La guerra dei sondaggi a livello mediatico, fino a ieri argomento prevalentemente legato alla politica, sta per sbarcare sul pianeta calcio. O meglio, l'ha già fatto. In Lega, parlo di quella di Serie A separatasi da quella di B per motivi economici non più tardi di un anno fa, si sta discutendo animatamente su un tema tanto semplice quanto importante. Come calcolare il bacino d'utenza di un club, discriminante per dividersi secondo la Legge Melandri circa 200 milioni di ricavi da diritti tv?
Non sto a tediarvi con i dettagli della fondamentale battaglia che si sta scatenando fra le 5 big (Juve, Milan, Inter,Roma e Napoli) e le altre 15 - la divisione nella divisione, insomma! - ma, rimanendo fedele al tema di questo blog, provo ad allargare il discorso al calcio di provincia. Nel senso più ampio del termine. Coinvolgendo a livello teorico nella discussione anche i club di Lega Pro e delle categorie inferiori. E ponendo a voi lettori la domanda più semplice: a chi attribuireste il vostro "voto", se vi chiedessero di nominare la squadra per cui tifate? Avete anche la possibilità di dividerlo al 50% fra due squadre, se per caso il vostro cuore non sa scegliere un nome solo. Per partecipare al sondaggio, inviate un messaggio qui sotto o scrivete a provinciadelgol@yahoo.it.

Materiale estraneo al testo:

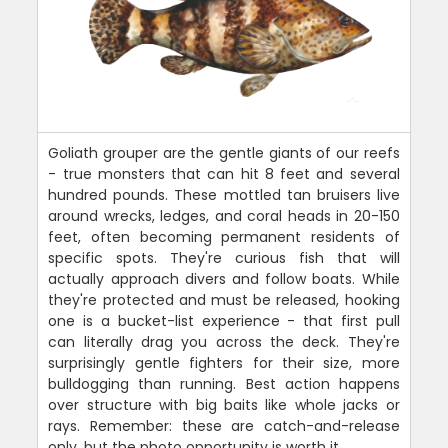
Goliath grouper are the gentle giants of our reefs
- true monsters that can hit 8 feet and several
hundred pounds. These mottled tan bruisers live
around wrecks, ledges, and coral heads in 20-150
feet, often becoming permanent residents of
specific spots. They're curious fish that will
actually approach divers and follow boats. While
they're protected and must be released, hooking
one is a bucket-list experience - that first pull
can literally drag you across the deck. They're
surprisingly gentle fighters for their size, more
bulldogging than running. Best action happens
over structure with big baits like whole jacks or
rays. Remember: these are catch-and-release
only, but the photo opportunity is worth it.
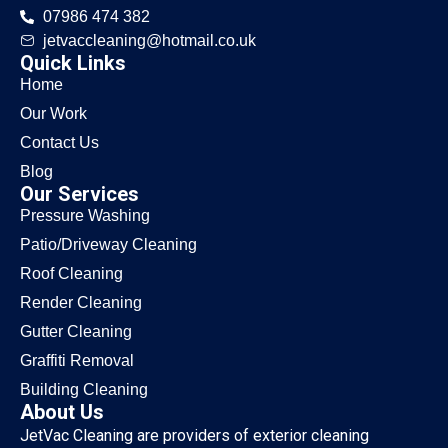
07986 474 382
jetvaccleaning@hotmail.co.uk
Quick Links
Home
Our Work
Contact Us
Blog
Our Services
Pressure Washing
Patio/Driveway Cleaning
Roof Cleaning
Render Cleaning
Gutter Cleaning
Graffiti Removal
Building Cleaning
About Us
JetVac Cleaning are providers of exterior cleaning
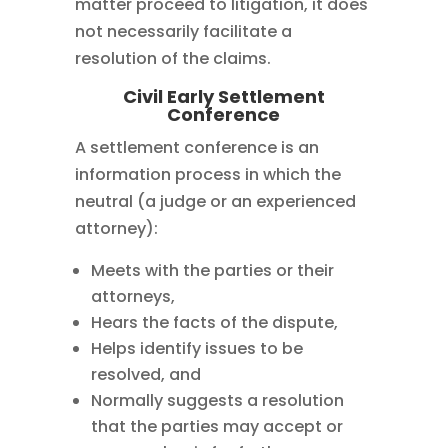
matter proceed to litigation, it does
not necessarily facilitate a
resolution of the claims.
Civil Early Settlement
Conference
A settlement conference is an
information process in which the
neutral (a judge or an experienced
attorney):
Meets with the parties or their
attorneys,
Hears the facts of the dispute,
Helps identify issues to be
resolved, and
Normally suggests a resolution
that the parties may accept or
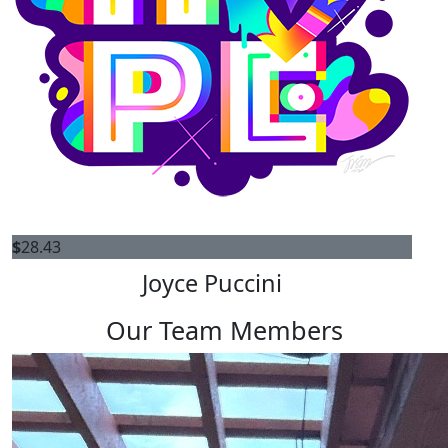
$
28.43
Joyce Puccini
Our Team Members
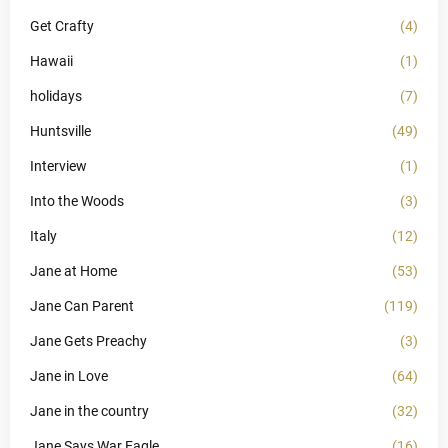
Get Crafty
(4)
Hawaii
(1)
holidays
(7)
Huntsville
(49)
Interview
(1)
Into the Woods
(3)
Italy
(12)
Jane at Home
(53)
Jane Can Parent
(119)
Jane Gets Preachy
(3)
Jane in Love
(64)
Jane in the country
(32)
Jane Says War Eagle
(16)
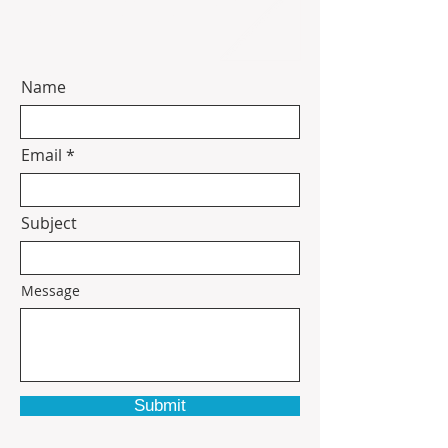
contact information.
Name
Email
Subject
Message
Submit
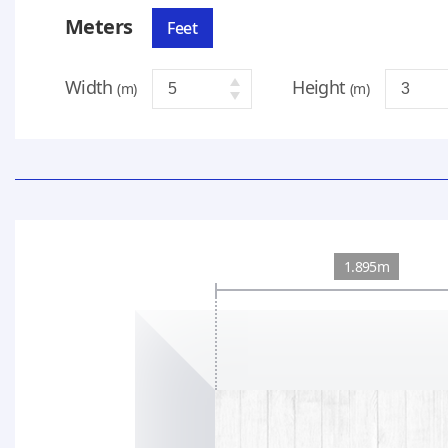
Meters
Feet
Width
Height
(m)
(m)
1.895m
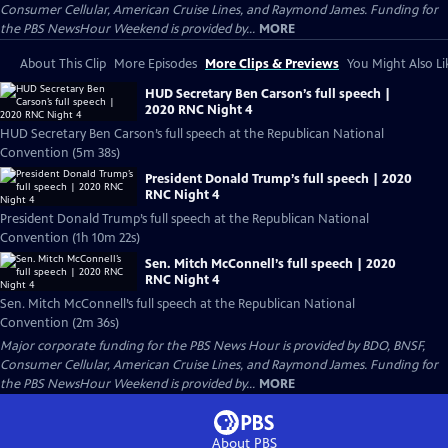
Consumer Cellular, American Cruise Lines, and Raymond James. Funding for
the PBS NewsHour Weekend is provided by...
MORE
About This Clip
More Episodes
More Clips & Previews
You Might Also Li
HUD Secretary Ben Carson’s full speech |
2020 RNC Night 4
HUD Secretary Ben Carson’s full speech at the Republican National
Convention (5m 38s)
President Donald Trump’s full speech | 2020
RNC Night 4
President Donald Trump’s full speech at the Republican National
Convention (1h 10m 22s)
Sen. Mitch McConnell’s full speech | 2020
RNC Night 4
Sen. Mitch McConnell’s full speech at the Republican National
Convention (2m 36s)
Major corporate funding for the PBS News Hour is provided by BDO, BNSF,
Consumer Cellular, American Cruise Lines, and Raymond James. Funding for
the PBS NewsHour Weekend is provided by...
MORE
About PBS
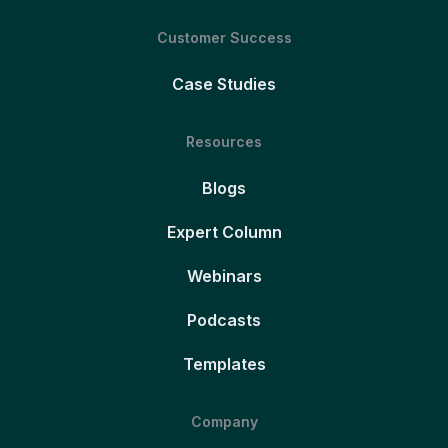
Customer Success
Case Studies
Resources
Blogs
Expert Column
Webinars
Podcasts
Templates
Company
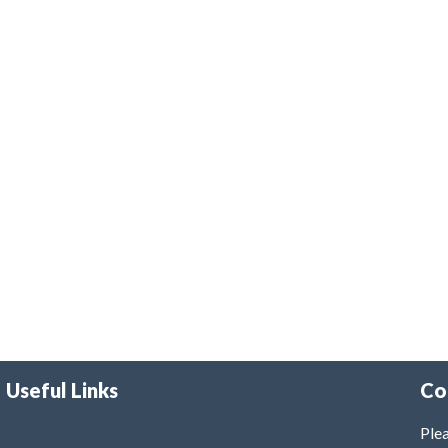
Useful Links
Co
Plea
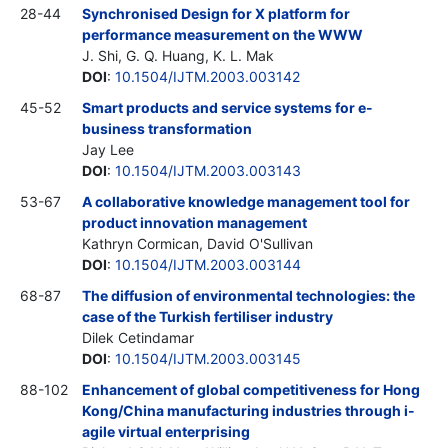
28-44
Synchronised Design for X platform for
performance measurement on the WWW
J. Shi, G. Q. Huang, K. L. Mak
DOI
:
10.1504/IJTM.2003.003142
45-52
Smart products and service systems for e-
business transformation
Jay Lee
DOI
:
10.1504/IJTM.2003.003143
53-67
A collaborative knowledge management tool for
product innovation management
Kathryn Cormican, David O'Sullivan
DOI
:
10.1504/IJTM.2003.003144
68-87
The diffusion of environmental technologies: the
case of the Turkish fertiliser industry
Dilek Cetindamar
DOI
:
10.1504/IJTM.2003.003145
88-102
Enhancement of global competitiveness for Hong
Kong/China manufacturing industries through i-
agile virtual enterprising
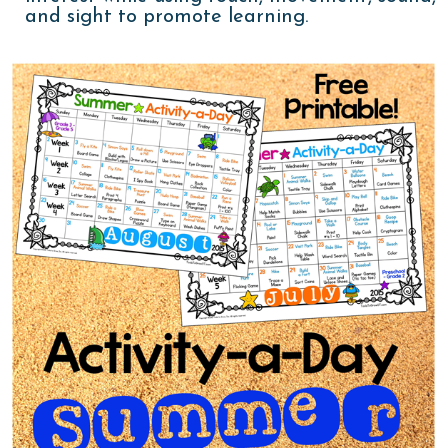
and sight to promote learning.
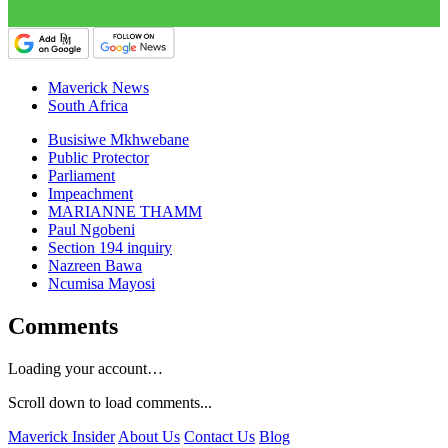
Maverick News
South Africa
Busisiwe Mkhwebane
Public Protector
Parliament
Impeachment
MARIANNE THAMM
Paul Ngobeni
Section 194 inquiry
Nazreen Bawa
Ncumisa Mayosi
Comments
Loading your account…
Scroll down to load comments...
Maverick Insider
About Us
Contact Us
Blog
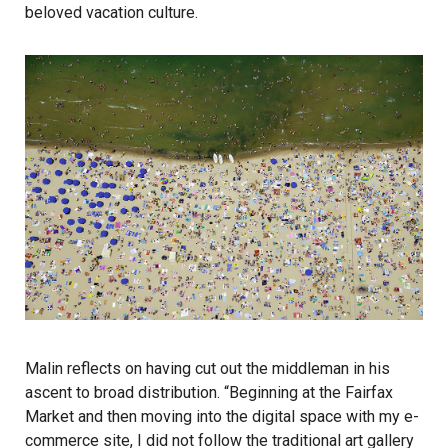
beloved vacation culture.
Malin reflects on having cut out the middleman in his
ascent to broad distribution. “Beginning at the Fairfax
Market and then moving into the digital space with my e-
commerce site, I did not follow the traditional art gallery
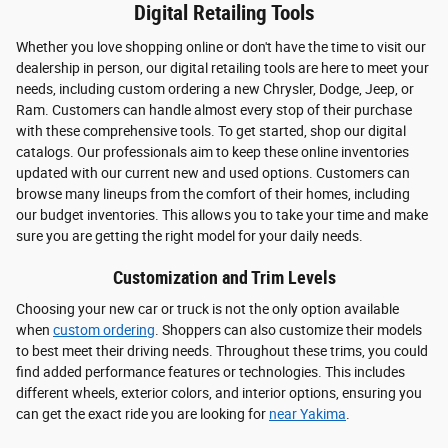
Digital Retailing Tools
Whether you love shopping online or don't have the time to visit our
dealership in person, our digital retailing tools are here to meet your
needs, including custom ordering a new Chrysler, Dodge, Jeep, or
Ram. Customers can handle almost every stop of their purchase
with these comprehensive tools. To get started, shop our digital
catalogs. Our professionals aim to keep these online inventories
updated with our current new and used options. Customers can
browse many lineups from the comfort of their homes, including
our budget inventories. This allows you to take your time and make
sure you are getting the right model for your daily needs.
Customization and Trim Levels
Choosing your new car or truck is not the only option available
when
custom ordering
. Shoppers can also customize their models
to best meet their driving needs. Throughout these trims, you could
find added performance features or technologies. This includes
different wheels, exterior colors, and interior options, ensuring you
can get the exact ride you are looking for
near Yakima
.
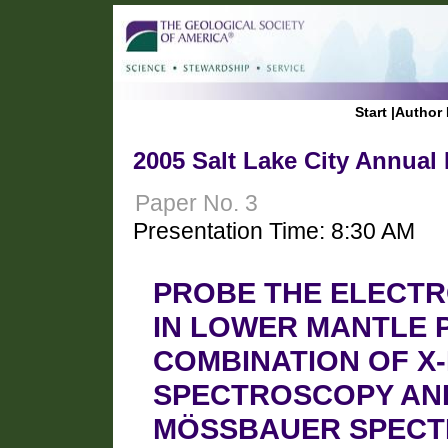
Start
|
Author 
2005 Salt Lake City Annual
Paper No. 3
Presentation Time: 8:30 AM
PROBE THE ELECTRO
IN LOWER MANTLE 
COMBINATION OF X-
SPECTROSCOPY AN
MÖSSBAUER SPECT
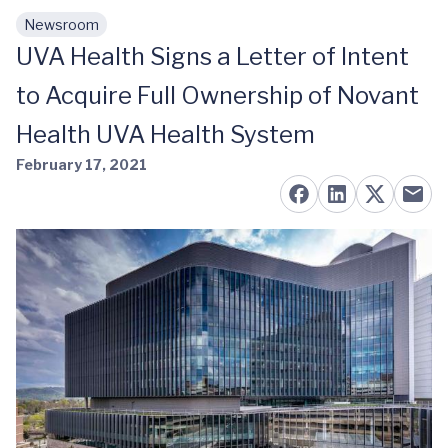
Newsroom
Skip to main content
UVA Health Signs a Letter of Intent
to Acquire Full Ownership of Novant
Health UVA Health System
February 17, 2021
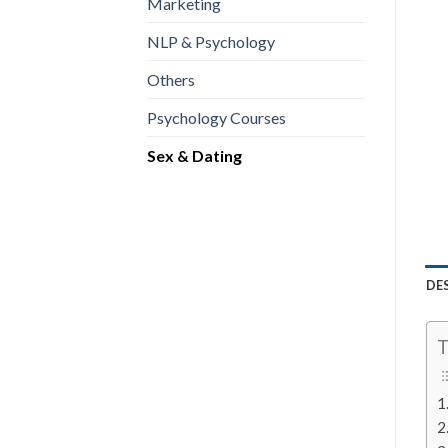
Marketing
NLP & Psychology
Others
Psychology Courses
Sex & Dating
DE
T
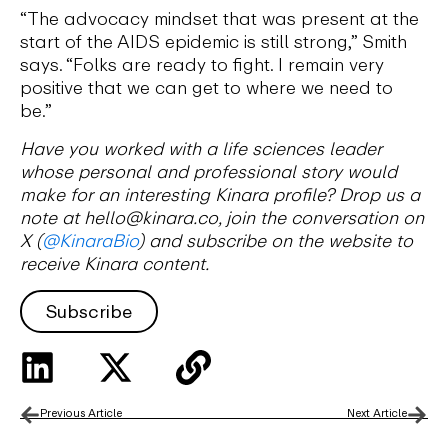
“The advocacy mindset that was present at the
start of the AIDS epidemic is still strong,” Smith
says. “Folks are ready to fight. I remain very
positive that we can get to where we need to
be.”
Have you worked with a life sciences leader
whose personal and professional story would
make for an interesting Kinara profile? Drop us a
note at hello@kinara.co, join the conversation on
X (
@KinaraBio
) and subscribe on the website to
receive Kinara content.
Subscribe
Previous Article
Next Article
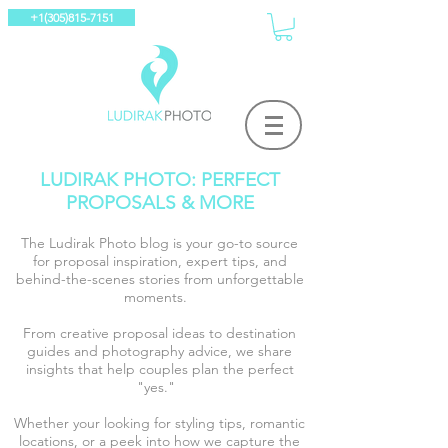
+1(305)815-7151
LUDIRAK PHOTO: PERFECT
PROPOSALS & MORE
The Ludirak Photo blog is your go-to source
for proposal inspiration, expert tips, and
behind-the-scenes stories from unforgettable
moments.
From creative proposal ideas to destination
guides and photography advice, we share
insights that help couples plan the perfect
"yes."
Whether your looking for styling tips, romantic
locations, or a peek into how we capture the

Il punto in questione, infatti, è banale quanto delicato, visto che in ballo ci sono tanti soldini. La Lega Calcio deve nominare tre società di sondaggi che, semplificando al massimo il concetto, indaghino fra gli italiani per capire per quale squadra fanno il tifo. La domanda più facile del mondo, quella che ci si sente fare sin da bambini. L'aspetto cruciale è comprendere che posizione possa avere un tifoso del Brescia che simpatizza per il Milan o viceversa. Più in generale, cosa ne pensano tutti quegli appassionati di calcio, solitamente i più genuini, che prima di tutto sono legati alla squadra della loro piccola città - in qualunque categoria giochi - e poi parteggiano tiepidamente per una delle tre "strisciate"? Chi rischia di perderci qualcosa, infatti, sono proprio Juve, Milan e Inter - squadre dal seguito trasversale alla nostra penisola - mentre tutte le altre compagini sono maggiormente legate al territorio.
Mi viene da dire che una spartizione più solidale delle risorse non farebbe altro che dare ragione, allargando leggermente gli orizzonti, al presidente della Lega Pro Mario Macalli che rivendica maggiore attenzione per le categorie inferiori. Nel caso del problema "bacini d'utenza", bene chiarirlo, i soldi rimarranno ai club di Serie A, ma bisognerebbe tenere conto dell'esito del sondaggio per la filosofia generale della questione.
Sia chiaro, io resto convinto che i problemi del cosiddetto calcio minore non si risolvano aumentando le risorse, ma bensì strutturando il sistema rigidamente affinché contenga i costi. Tuttavia è necessario prendere una direzione: se si sta tutti insieme, si divide il più possibile, altrimenti è meglio che ognuno vada per la sua strada. Questo vale per il "15 contro 5" della Serie A, ma anche per il calcio italiano nel suo complesso ("Serie A" contro "Serie B" contro "Lega Pro" e "Dilettanti"). Forse è davvero meglio un campionato europeo per le big e un campionato di provincia per le altre?
Secondo me, in assoluto, non è vero che la gente si appassiona soltanto alla Serie A e alle tre (o cinque) grandi: se il calcio è diventato ciò che è attualmente, deve ringraziare la sua capillarità e la sua capacità di far innamorare le persone a livello locale. Perché un "palerminterista" o uno "juventinovarese" o un "milanistavellinese", scusate i forzati neologismi, sono tali a prescindere dalla serie di appartenenza di Palermo, Novara e Avellino. Giusto per fare tre esempi di squadre di provincia che vivono momenti diversi, ma che qualche decennio fa si trovavano - dico Palermo e Avellino - a parti invertite.
Vi chiedo una sola cortesia, per provare - lo dico con simpatia - a fare concorrenza alle società di sondaggi. Nella vostra risposta, oltre a un commento possibilmente pacato, indicate chiaramente la squadra italiana, o le squadre italiane, per cui fate il tifo, in ordine di preferenza. E definitevi, per ciascuna di esse, secondo due dei tre concetti che potrebbero fungere da classificatori, a quanto si legge: sostenitore o simpatizzante. Non ci metto pure "appassionato", perché non ho capito cosa significhi (ha un valore maggiore o minore di sostenitore?). Inoltre, se vi va, ditemi cosa ne pensate del rapporto fra grandi e piccole società. Giusto tutelare il calcio di provincia o è un concetto antistorico?